* _GIVEN TEXT_:
+ + + + + + +

Analysis of national Lassa fever surveillance data, Sierra Leone, 2012 - 2018

Kassim Kamara1,2, Robert Nuoh Domo3, Delia Bandoh1,&, Stephen Atasige4, James Sylvester Squire1,2, Joseph Asamoah Frimpong1, Ernest Kenu1


1Ghana Field Epidemiology and Laboratory Training Program, 2Directorate of Health Security and Emergencies, Sierra Leone, Ministry of Health and Sanitation, 3Ghana Health Service, 4Field Epidemiology Training Program Sierra Leone



&Corresponding author
Delia Bandoh, Ghana Field Epidemiology and Laboratory Training Program.




Introduction: Globally, about 500,000 Lassa fever (LF) cases occur annually with West Africa recording 300,000 infections and 5,000 deaths. LF is one of Sierra Leone's immediately reportable diseases under the integrated disease surveillance and response strategy. However, limited epidemiological analysis has been conducted. We described the demographic, and geographical distribution of reported LF cases and determined trend, incidence, and case-fatality rates of LF in Sierra Leone.


Methods: We analyzed secondary data from LF sentinel site database for Sierra Leone from 2012 - 2018. We reviewed, cleaned, edited, the data using Microsoft Excel 2016. We calculated proportions, rates, and ratios using the number of deaths, positive cases, suspected cases, and the population at risk with a constant as a multiplier. We mapped LF incidence and presented data using tables, graphs, and maps.


Results: Of 2,879 suspected cases reported, 14.2% (408/2879) were confirmed for LF. Median age of confirmed cases was 21 years (0-75 years). Females formed 59% (240/408) of the confirmed LF cases. Kenema district recorded the highest incidence ( 21/100,000 population) in 2012 and (24/100,000 population) in 2013. LF incidence was highest in 2013 with 26/100,000 population. The overall CFR was 38.8% (157/408). The trend of cases dropped from 2012 - 2018.


Conclusion: Incidence of LF in Sierra Leone decreased with cases occurring all year round. Females and those aged 10-39 years were the most affected. The LF program and the Ministry of Health and Sanitation should conduct community sensitizations on LF to promote early health-seeking behavior in high incidence districts.



Introduction    Down

Lassa fever (LF) is an acute viral hemorrhagic fever disease. It was first reported in Nigeria in 1969 and is caused by the LF virus which is an enveloped ribonucleic acid virus belonging to the Arenaviridae family [1]. The incubation period of LF ranges from 5-21 days, with fever and other non-specific symptoms such as headache, sore throat, myalgia, and gastrointestinal symptoms being the most common manifestations. Bleeding occurs less frequently [2]. This non-specific clinical presentation makes LF extremely difficult to identify on clinical grounds alone, particularly during the early phase of the disease [3]. Globally, an estimated 300,000 - 500,000 cases occur annually [4]. Unlike most viral hemorrhagic fevers, which are recognized only when outbreaks occur, LF is endemic in West Africa, with an estimated 300,000 cases and 5,000 deaths reported yearly [5]. These estimates, however, under-represents the true number of cases since some patients do not report to the health facilities for treatment, as such, they are not captured during routine surveillance.

+ + + + + + +

Collected data entries:
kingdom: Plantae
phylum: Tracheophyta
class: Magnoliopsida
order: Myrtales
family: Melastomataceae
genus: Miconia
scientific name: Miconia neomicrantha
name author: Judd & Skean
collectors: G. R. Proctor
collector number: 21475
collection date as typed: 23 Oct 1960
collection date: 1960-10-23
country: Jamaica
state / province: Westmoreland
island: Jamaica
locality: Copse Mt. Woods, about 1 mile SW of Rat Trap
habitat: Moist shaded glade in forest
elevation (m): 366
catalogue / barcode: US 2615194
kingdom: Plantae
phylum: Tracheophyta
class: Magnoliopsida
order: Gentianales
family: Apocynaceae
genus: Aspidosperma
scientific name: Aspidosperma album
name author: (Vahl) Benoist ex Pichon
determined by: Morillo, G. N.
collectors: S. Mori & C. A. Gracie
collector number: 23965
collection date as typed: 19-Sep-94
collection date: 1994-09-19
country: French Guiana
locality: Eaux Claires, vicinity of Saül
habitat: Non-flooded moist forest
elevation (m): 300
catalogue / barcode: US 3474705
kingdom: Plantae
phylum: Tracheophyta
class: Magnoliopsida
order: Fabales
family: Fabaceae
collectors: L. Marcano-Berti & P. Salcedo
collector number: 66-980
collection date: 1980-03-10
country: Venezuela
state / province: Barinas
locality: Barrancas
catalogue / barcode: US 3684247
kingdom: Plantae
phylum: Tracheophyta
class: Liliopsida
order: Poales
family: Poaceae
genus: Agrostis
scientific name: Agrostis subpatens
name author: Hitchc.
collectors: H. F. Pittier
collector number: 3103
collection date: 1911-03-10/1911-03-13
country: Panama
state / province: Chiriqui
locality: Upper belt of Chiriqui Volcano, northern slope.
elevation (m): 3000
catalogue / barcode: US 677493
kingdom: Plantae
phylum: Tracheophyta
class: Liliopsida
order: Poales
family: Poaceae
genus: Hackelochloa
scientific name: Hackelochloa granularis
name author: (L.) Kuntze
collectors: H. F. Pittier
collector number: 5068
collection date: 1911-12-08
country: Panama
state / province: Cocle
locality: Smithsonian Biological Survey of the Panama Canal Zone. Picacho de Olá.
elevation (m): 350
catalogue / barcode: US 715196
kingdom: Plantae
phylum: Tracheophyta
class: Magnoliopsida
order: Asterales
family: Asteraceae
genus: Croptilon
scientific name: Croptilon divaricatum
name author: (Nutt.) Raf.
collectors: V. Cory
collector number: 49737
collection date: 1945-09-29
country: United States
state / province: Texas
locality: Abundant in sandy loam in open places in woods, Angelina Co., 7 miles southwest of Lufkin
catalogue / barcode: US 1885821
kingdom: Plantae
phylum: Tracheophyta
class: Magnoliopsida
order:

+ + + + + + +

* _PROMPT A_:
Answer the following about the Lassa fever text, one per line:
(i) Which district recorded the highest incidence in 2012 and 2013?
(ii) In which country and year was Lassa fever first reported?
(iii) Which software was used to review and clean the data?
* _PROMPT B_: Transcribe the Lassa fever text from "Results: Of 2,879" to "dropped from 2012 - 2018.".
* _PROMPT C_: Carry on the Lassa fever text from its final sentence.
These data are not required.

* _RESPONSE BOX A_:
(i) Kenema district
(ii) Nigeria, 1969
(iii) Microsoft Excel 2016

* _RESPONSE BOX B_:
Results: Of 2,879 suspected cases reported, 14.2% (408/2879) were confirmed for LF. Median age of confirmed cases was 21 years (0-75 years). Females formed 59% (240/408) of the confirmed LF cases. Kenema district recorded the highest incidence ( 21/100,000 population) in 2012 and (24/100,000 population) in 2013. LF incidence was highest in 2013 with 26/100,000 population. The overall CFR was 38.8% (157/408). The trend of cases dropped from 2012 - 2018.

* _RESPONSE BOX C_:
In Sierra Leone, about 10% - 16% of yearly hospital admissions are due to LF cases [6]. This reflects the impact of the disease in the country. LF is one of Sierra Leone´s immediately reportable diseases under the integrated disease surveillance and response (IDSR) strategy [7]. Although Sierra Leone has been implementing case-based disease surveillance for LF, limited epidemiological analysis has been conducted. Regular LF data analysis is a critical part of disease surveillance to monitor the disease and evaluate prevention and control efforts. We described the demographic, and geographical distribution of reported LF cases and determined the trend, incidence, and case-fatality rates of LF in Sierra Leone.



Methods Up    Down

Study design


We conducted a descriptive study using secondary data from LF surveillance in Sierra Leone for the period 2012 to 2018.


Study site and population


Sierra Leone is a small West African country with a population of 7,874,335 inhabitants and a growth rate of 3.2% [8]. The country is divided into four regions namely; North, South, East, and West. Administratively, the country is divided into sixteen (16) districts distributed in the four regions in the country (Figure 1). The eastern region lies along the LF belt and has a population of 1,642,370, representing 23.2% of the country´s population [8]. The country´s system is tiered with over 1,307 public and private health facilities. The population in this study includes records of all categories of people such as community members, healthcare personnel, children, and adults who had LF from 2012 - 2018.


Description of surveillance system and data collection


Lassa fever surveillance in Sierra Leone is conducted through a sentinel surveillance system, which is both active and passive. Healthcare workers are required to immediately report LF cases to the districts and include those cases in the weekly Integrated Disease Surveillance and Response reports submitted to the districts weekly. The data capture and management system is situated at the Kenema government hospital in Kenema district located in the Eastern region. All laboratory specimens of suspected LF cases in Sierra Leone are sent to the LF laboratory for testing and data is entered into LF program database.


LF confirmed cases from the country are also referred to the LF treatment center in Kenema. Surveillance data on LF is recorded in a paper-based forms which are entered and stored in Excel format.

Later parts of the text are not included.